Collected data entries:
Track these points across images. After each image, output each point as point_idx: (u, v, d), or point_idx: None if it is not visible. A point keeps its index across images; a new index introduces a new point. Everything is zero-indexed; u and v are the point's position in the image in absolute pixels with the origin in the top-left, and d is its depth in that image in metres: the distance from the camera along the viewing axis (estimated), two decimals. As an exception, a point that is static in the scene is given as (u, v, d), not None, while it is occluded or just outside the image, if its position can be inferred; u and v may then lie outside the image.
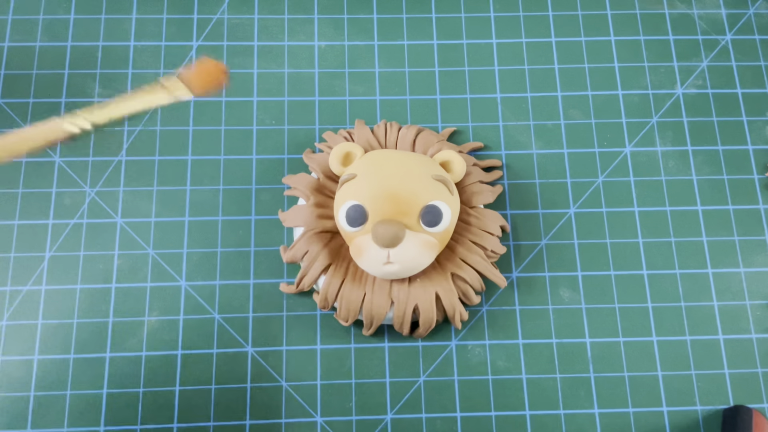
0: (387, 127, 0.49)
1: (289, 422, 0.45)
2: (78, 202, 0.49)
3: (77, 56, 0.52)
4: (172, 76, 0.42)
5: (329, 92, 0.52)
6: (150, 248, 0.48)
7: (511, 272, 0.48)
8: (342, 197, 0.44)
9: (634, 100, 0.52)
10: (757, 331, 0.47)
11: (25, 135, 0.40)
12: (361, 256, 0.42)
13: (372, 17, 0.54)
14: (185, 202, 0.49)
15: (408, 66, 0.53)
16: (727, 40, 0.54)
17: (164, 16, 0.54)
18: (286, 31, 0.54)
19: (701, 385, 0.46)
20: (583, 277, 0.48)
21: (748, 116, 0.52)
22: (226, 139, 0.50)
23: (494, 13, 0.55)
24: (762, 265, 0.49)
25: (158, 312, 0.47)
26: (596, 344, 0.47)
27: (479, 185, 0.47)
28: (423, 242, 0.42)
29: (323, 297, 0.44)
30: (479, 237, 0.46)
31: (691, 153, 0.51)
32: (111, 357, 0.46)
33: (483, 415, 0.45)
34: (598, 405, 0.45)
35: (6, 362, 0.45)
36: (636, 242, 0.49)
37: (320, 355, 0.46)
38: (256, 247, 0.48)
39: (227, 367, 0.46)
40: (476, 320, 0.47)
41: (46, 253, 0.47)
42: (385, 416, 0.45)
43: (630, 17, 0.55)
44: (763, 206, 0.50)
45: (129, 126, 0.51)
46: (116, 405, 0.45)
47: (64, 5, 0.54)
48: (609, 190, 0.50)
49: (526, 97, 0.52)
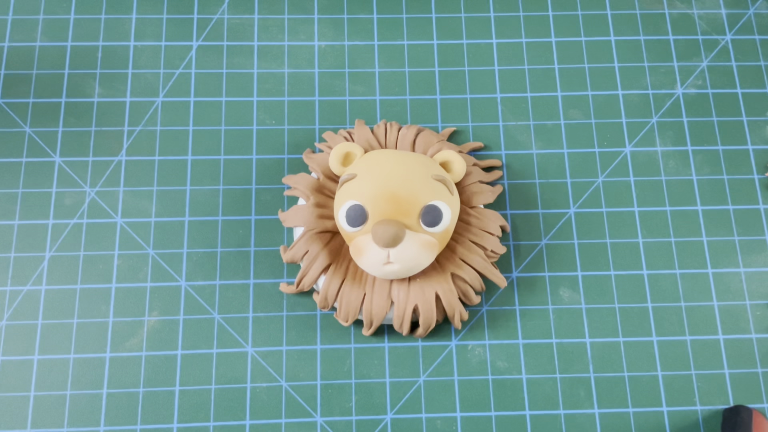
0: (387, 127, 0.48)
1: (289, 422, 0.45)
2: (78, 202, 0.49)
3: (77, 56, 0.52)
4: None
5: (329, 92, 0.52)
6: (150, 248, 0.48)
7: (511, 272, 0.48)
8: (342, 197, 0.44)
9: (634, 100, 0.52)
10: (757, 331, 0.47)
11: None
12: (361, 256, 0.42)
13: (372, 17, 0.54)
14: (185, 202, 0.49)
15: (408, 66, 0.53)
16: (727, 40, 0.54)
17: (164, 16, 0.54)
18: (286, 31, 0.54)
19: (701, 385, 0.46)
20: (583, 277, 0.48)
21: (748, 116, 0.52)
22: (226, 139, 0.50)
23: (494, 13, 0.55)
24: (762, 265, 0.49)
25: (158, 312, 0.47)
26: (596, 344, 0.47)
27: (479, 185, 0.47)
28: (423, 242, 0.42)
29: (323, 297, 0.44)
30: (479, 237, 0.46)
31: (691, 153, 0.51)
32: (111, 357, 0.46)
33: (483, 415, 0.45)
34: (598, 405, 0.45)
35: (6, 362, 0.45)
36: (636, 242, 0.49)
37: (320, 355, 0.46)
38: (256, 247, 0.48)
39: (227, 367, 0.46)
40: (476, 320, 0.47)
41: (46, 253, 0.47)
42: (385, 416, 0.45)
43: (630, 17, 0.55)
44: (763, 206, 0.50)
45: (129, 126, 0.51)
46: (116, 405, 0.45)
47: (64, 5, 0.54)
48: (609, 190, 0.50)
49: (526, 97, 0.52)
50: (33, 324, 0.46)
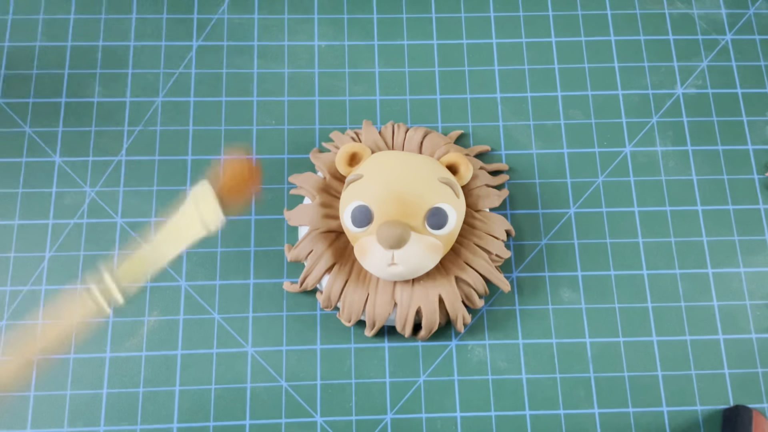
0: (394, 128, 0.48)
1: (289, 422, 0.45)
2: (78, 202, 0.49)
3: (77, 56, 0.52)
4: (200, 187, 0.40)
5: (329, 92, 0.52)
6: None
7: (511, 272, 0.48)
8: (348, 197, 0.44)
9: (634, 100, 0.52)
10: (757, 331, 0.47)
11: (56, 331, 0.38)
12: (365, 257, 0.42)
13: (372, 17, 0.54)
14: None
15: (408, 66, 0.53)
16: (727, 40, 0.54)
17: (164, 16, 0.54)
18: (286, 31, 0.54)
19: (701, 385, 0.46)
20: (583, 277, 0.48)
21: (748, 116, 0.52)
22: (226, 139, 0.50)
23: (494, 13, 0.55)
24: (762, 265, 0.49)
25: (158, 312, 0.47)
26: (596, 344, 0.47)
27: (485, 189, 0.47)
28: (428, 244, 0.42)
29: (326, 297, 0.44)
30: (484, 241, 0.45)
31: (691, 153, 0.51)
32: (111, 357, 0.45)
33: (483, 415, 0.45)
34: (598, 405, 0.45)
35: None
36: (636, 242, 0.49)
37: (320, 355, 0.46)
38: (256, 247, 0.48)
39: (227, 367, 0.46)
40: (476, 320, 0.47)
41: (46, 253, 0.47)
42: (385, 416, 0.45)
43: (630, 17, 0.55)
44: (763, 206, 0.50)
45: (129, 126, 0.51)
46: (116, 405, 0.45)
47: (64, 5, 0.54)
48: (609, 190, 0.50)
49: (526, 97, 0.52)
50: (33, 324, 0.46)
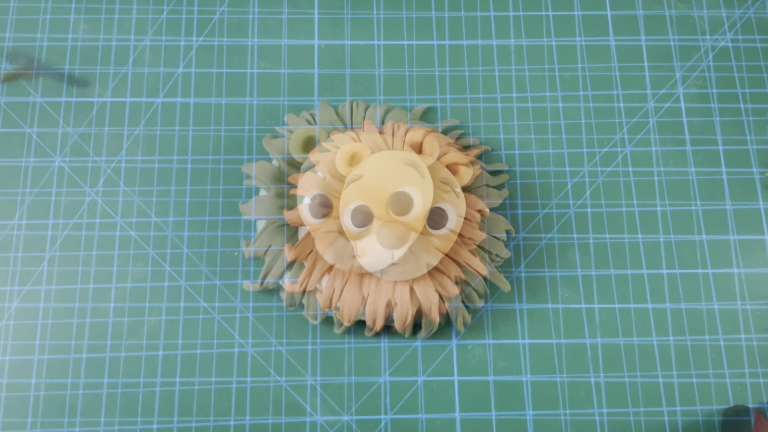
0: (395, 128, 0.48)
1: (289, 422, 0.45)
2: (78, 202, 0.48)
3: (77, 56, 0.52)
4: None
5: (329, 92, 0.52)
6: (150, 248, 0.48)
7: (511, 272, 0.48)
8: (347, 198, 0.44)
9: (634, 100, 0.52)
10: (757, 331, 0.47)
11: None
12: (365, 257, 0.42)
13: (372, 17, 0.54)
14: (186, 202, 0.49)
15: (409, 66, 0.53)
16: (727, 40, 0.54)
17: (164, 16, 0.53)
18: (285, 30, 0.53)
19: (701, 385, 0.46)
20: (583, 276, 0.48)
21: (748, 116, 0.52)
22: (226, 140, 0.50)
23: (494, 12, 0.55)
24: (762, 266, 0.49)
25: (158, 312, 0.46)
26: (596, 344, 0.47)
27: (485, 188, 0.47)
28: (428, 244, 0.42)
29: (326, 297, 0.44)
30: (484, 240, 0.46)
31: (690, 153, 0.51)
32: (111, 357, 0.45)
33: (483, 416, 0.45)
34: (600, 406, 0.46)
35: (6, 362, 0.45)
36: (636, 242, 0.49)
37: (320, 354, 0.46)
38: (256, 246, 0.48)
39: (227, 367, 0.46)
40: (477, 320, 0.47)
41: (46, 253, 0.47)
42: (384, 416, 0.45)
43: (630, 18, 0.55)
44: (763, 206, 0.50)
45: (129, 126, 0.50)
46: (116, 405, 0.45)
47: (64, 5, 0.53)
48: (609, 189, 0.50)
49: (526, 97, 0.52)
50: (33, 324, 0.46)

Problem
Leaving aside the images, write out the entries above word for word.

Response below
Track these points across images. After each image, output each point as point_idx: (u, v, d), or point_idx: None if it is not visible. A point keeps its index across images; a new index introduces a new point. Everything is zero-indexed; u and v are the point's position in the image in absolute pixels with the origin in the top-left, and d is its depth in that image in metres: the distance from the camera along the viewing axis (estimated), two decimals. As an exception, a point that is static in the scene is given as (u, v, d), not None, while it is occluded or just outside the image, if its position can be inferred; u and v may then lie outside the image.
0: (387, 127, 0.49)
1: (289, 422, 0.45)
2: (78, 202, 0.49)
3: (77, 56, 0.52)
4: (172, 76, 0.42)
5: (329, 92, 0.52)
6: (150, 248, 0.48)
7: (511, 272, 0.48)
8: (342, 197, 0.44)
9: (634, 100, 0.52)
10: (757, 331, 0.47)
11: (25, 135, 0.40)
12: (361, 256, 0.42)
13: (372, 17, 0.54)
14: (185, 202, 0.49)
15: (408, 66, 0.53)
16: (727, 40, 0.54)
17: (164, 16, 0.54)
18: (286, 31, 0.54)
19: (701, 385, 0.46)
20: (583, 277, 0.48)
21: (748, 116, 0.52)
22: (226, 139, 0.50)
23: (494, 13, 0.55)
24: (762, 265, 0.49)
25: (158, 312, 0.47)
26: (596, 344, 0.47)
27: (479, 185, 0.47)
28: (423, 242, 0.42)
29: (323, 297, 0.44)
30: (479, 237, 0.46)
31: (691, 153, 0.51)
32: (111, 357, 0.46)
33: (483, 415, 0.45)
34: (598, 405, 0.45)
35: (6, 362, 0.45)
36: (636, 242, 0.49)
37: (320, 355, 0.46)
38: (256, 247, 0.48)
39: (227, 367, 0.46)
40: (476, 320, 0.47)
41: (46, 253, 0.47)
42: (385, 416, 0.45)
43: (630, 17, 0.55)
44: (763, 206, 0.50)
45: (129, 126, 0.51)
46: (116, 405, 0.45)
47: (64, 5, 0.54)
48: (609, 190, 0.50)
49: (526, 97, 0.52)
0: (387, 127, 0.48)
1: (289, 422, 0.45)
2: (78, 202, 0.49)
3: (77, 56, 0.52)
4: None
5: (329, 92, 0.52)
6: (150, 248, 0.48)
7: (511, 272, 0.48)
8: (342, 197, 0.44)
9: (634, 100, 0.52)
10: (757, 331, 0.47)
11: None
12: (361, 256, 0.42)
13: (372, 17, 0.54)
14: (185, 202, 0.49)
15: (408, 66, 0.53)
16: (727, 40, 0.54)
17: (164, 16, 0.54)
18: (286, 31, 0.54)
19: (701, 385, 0.46)
20: (583, 277, 0.48)
21: (748, 116, 0.52)
22: (226, 139, 0.50)
23: (494, 13, 0.55)
24: (762, 265, 0.49)
25: (158, 312, 0.47)
26: (596, 344, 0.47)
27: (479, 185, 0.47)
28: (423, 242, 0.42)
29: (323, 297, 0.44)
30: (479, 237, 0.46)
31: (691, 153, 0.51)
32: (111, 357, 0.46)
33: (483, 415, 0.45)
34: (598, 405, 0.45)
35: (6, 362, 0.45)
36: (636, 242, 0.49)
37: (320, 355, 0.46)
38: (256, 247, 0.48)
39: (227, 367, 0.46)
40: (476, 320, 0.47)
41: (46, 253, 0.47)
42: (385, 416, 0.45)
43: (630, 17, 0.55)
44: (763, 206, 0.50)
45: (129, 126, 0.51)
46: (116, 405, 0.45)
47: (64, 5, 0.54)
48: (609, 190, 0.50)
49: (526, 97, 0.52)
50: (33, 324, 0.46)
0: (394, 128, 0.48)
1: (289, 422, 0.45)
2: (78, 202, 0.49)
3: (77, 56, 0.52)
4: (200, 187, 0.40)
5: (329, 92, 0.52)
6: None
7: (511, 272, 0.48)
8: (348, 197, 0.44)
9: (634, 100, 0.52)
10: (757, 331, 0.47)
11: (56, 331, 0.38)
12: (365, 257, 0.42)
13: (372, 17, 0.54)
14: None
15: (408, 66, 0.53)
16: (727, 40, 0.54)
17: (164, 16, 0.54)
18: (286, 31, 0.54)
19: (701, 385, 0.46)
20: (583, 277, 0.48)
21: (748, 116, 0.52)
22: (226, 139, 0.50)
23: (494, 13, 0.55)
24: (762, 265, 0.49)
25: (158, 312, 0.47)
26: (596, 344, 0.47)
27: (485, 189, 0.47)
28: (428, 244, 0.42)
29: (326, 297, 0.44)
30: (484, 241, 0.45)
31: (691, 153, 0.51)
32: (111, 357, 0.45)
33: (483, 415, 0.45)
34: (598, 405, 0.45)
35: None
36: (636, 242, 0.49)
37: (320, 355, 0.46)
38: (256, 247, 0.48)
39: (227, 367, 0.46)
40: (476, 320, 0.47)
41: (46, 253, 0.47)
42: (385, 416, 0.45)
43: (630, 17, 0.55)
44: (763, 206, 0.50)
45: (129, 126, 0.51)
46: (116, 405, 0.45)
47: (64, 5, 0.54)
48: (609, 190, 0.50)
49: (526, 97, 0.52)
50: (33, 324, 0.46)
0: (395, 128, 0.48)
1: (289, 422, 0.45)
2: (78, 202, 0.48)
3: (77, 56, 0.52)
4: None
5: (329, 92, 0.52)
6: (150, 248, 0.48)
7: (511, 272, 0.48)
8: (347, 198, 0.44)
9: (634, 100, 0.52)
10: (757, 331, 0.47)
11: None
12: (365, 257, 0.42)
13: (372, 17, 0.54)
14: (186, 202, 0.49)
15: (409, 66, 0.53)
16: (727, 40, 0.54)
17: (164, 16, 0.53)
18: (285, 30, 0.53)
19: (701, 385, 0.46)
20: (583, 276, 0.48)
21: (748, 116, 0.52)
22: (226, 140, 0.50)
23: (494, 12, 0.55)
24: (762, 266, 0.49)
25: (158, 312, 0.46)
26: (596, 344, 0.47)
27: (485, 188, 0.47)
28: (428, 244, 0.42)
29: (326, 297, 0.44)
30: (484, 240, 0.46)
31: (690, 153, 0.51)
32: (111, 357, 0.45)
33: (483, 416, 0.45)
34: (600, 406, 0.46)
35: (6, 362, 0.45)
36: (636, 242, 0.49)
37: (320, 354, 0.46)
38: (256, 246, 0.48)
39: (227, 367, 0.46)
40: (477, 320, 0.47)
41: (46, 253, 0.47)
42: (384, 416, 0.45)
43: (630, 18, 0.55)
44: (763, 206, 0.50)
45: (129, 126, 0.50)
46: (116, 405, 0.45)
47: (64, 5, 0.53)
48: (609, 189, 0.50)
49: (526, 97, 0.52)
50: (33, 324, 0.46)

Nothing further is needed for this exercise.